My brother is the best cook in the family, hands-down. Up until last year, he was a chef at a Thai restaurant. It was an accident, his becoming a chef. He meant to just make some money in college, but then after he graduated with a history degree, his cooking experience was still the most valuable thing on his resume. Sometimes you get into something and then just keep doing it because you don't have many other options. Momentum is a powerful force. He makes a mean kimchee, and can tell you the right way to get crispy oven-baked fries.

My sister cooks the same few recipes every single week. Partially, this is because she's a picky eater, plus she won't do red meat, plus she's gluten-intolerant. She makes a lot of mashed potatoes. Also potato soup, using the recipe my grandma used to make. My grandma taught my sister to make potato soup, and I think even now my sister makes it as a way of keeping her alive, sort of. There's something comforting about the warmth and the carbs, and the floating, glistening butter. I think my sister's food habits are monotonous, but she likes it that way. Me, I'd be bored sick.
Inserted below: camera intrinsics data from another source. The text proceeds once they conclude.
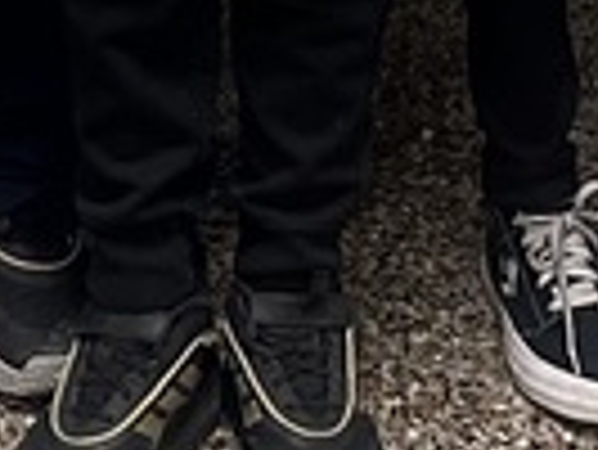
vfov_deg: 6.8
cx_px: 333
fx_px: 3199
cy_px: -1134
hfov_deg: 10.7
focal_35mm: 185
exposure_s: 1/60
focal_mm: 6.86
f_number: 1.78
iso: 400
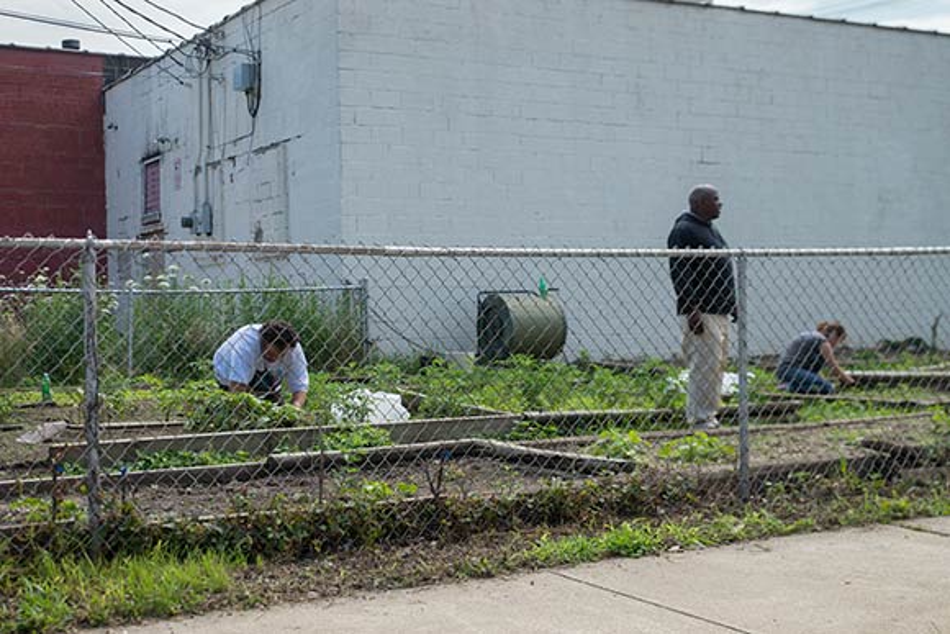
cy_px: 317
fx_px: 1056
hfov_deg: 48.4
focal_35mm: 40
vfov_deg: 33.4
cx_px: 475
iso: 200
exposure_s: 1/2000
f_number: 4.8
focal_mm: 40
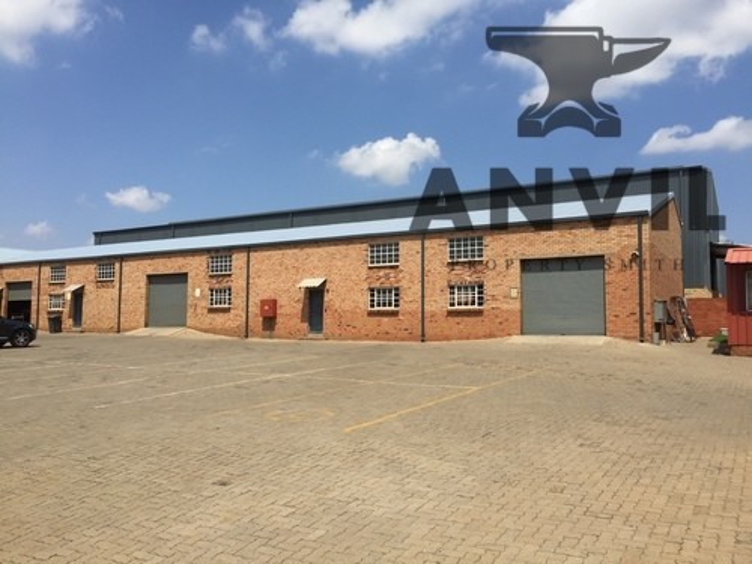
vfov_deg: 48.2
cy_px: 282
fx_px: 630
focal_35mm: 29
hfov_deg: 61.7
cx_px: 376
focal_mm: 4.15
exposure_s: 1/3300
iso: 32
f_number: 2.2
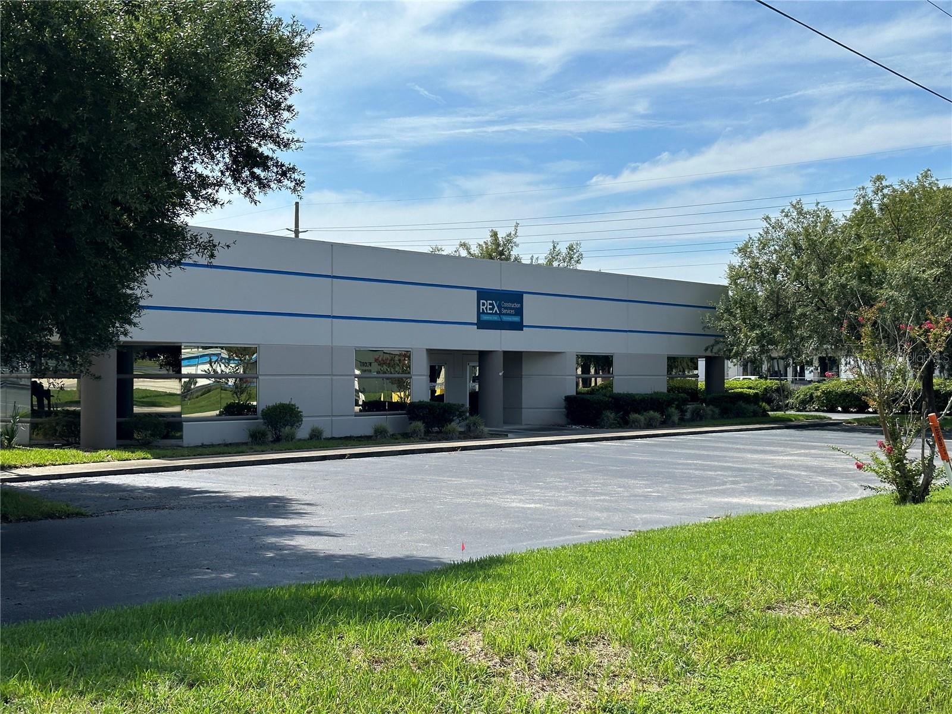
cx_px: 476
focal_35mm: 48
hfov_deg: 39.7
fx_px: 1320
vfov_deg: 30.3
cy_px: 357
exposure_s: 1/5000
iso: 64
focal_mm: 6.86
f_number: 1.78
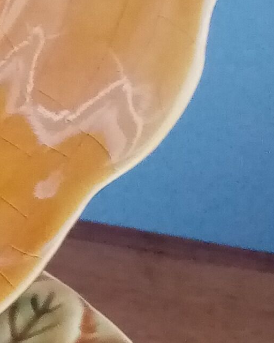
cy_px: 114
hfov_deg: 8.6
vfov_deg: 11.7
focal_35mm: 165
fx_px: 1673
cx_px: -382
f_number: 1.8
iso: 739
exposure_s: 1/20
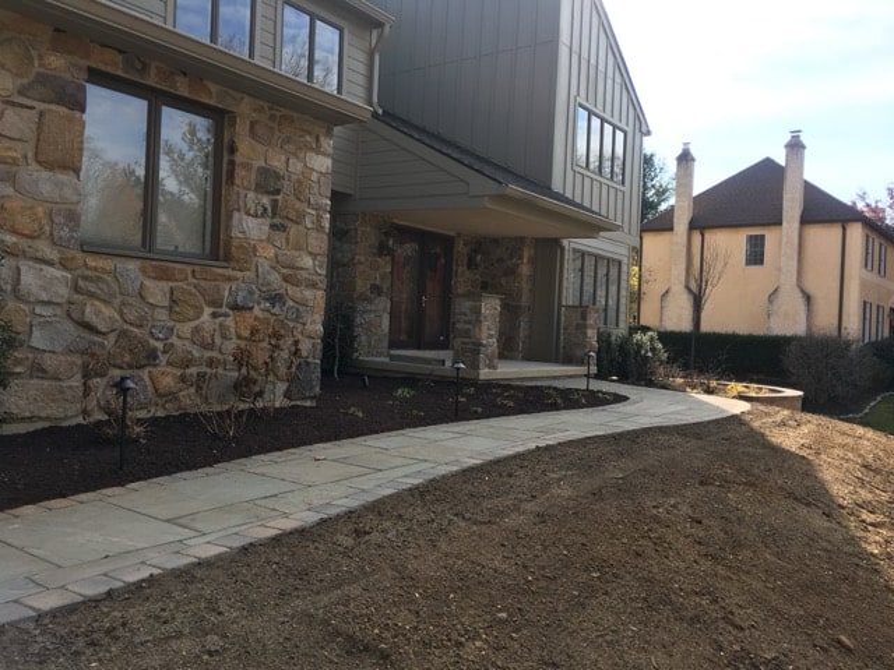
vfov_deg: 48.2
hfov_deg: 61.7
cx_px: 447
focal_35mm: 29
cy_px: 335
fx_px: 749
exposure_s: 1/493
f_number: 2.2
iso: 25
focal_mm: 4.15
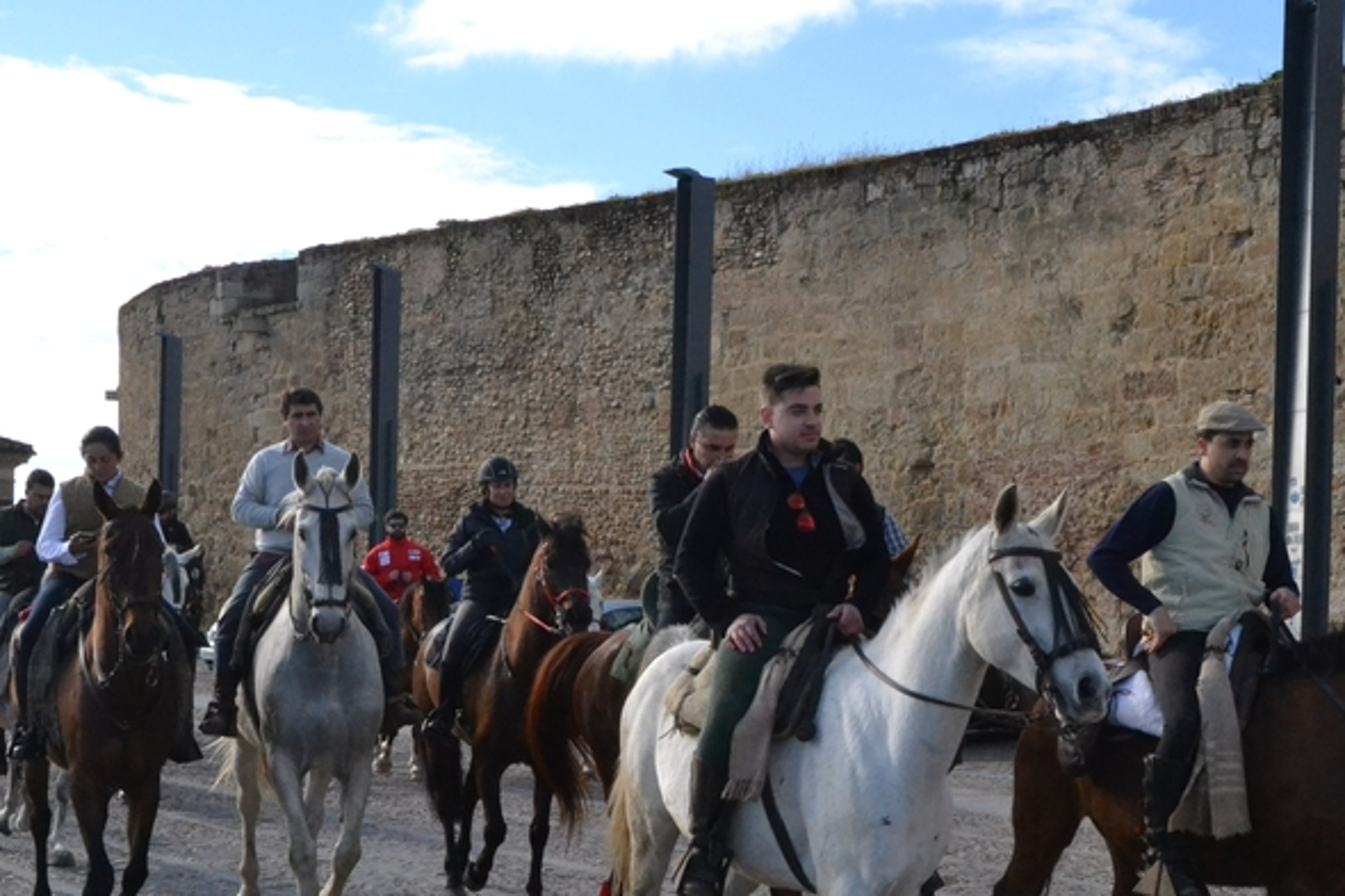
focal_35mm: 58
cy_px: 610
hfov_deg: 34.5
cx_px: 666
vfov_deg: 23.2
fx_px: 2166
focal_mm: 24
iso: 3200
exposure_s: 1/1000
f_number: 16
I like trying new things, but as I get older I veer more toward my dad's penchant for convenience. Time is limited, creative energy is limited, my family's palates are limited. I'm always trying to figure out how to get more vegetables into my toddler, while sticking to a small budget, while keeping my meal preparation time under 20 minutes. These days I'm a huge fan of the crockpot.

Before I had kids, I used to just eat cereal for dinner on some days, or go back to my beans-and-corn-on-tortilla streak. When I'm alone, I prefer to just take the quickest possible route to feeling full. No one that I have ever met really likes to cook for just one.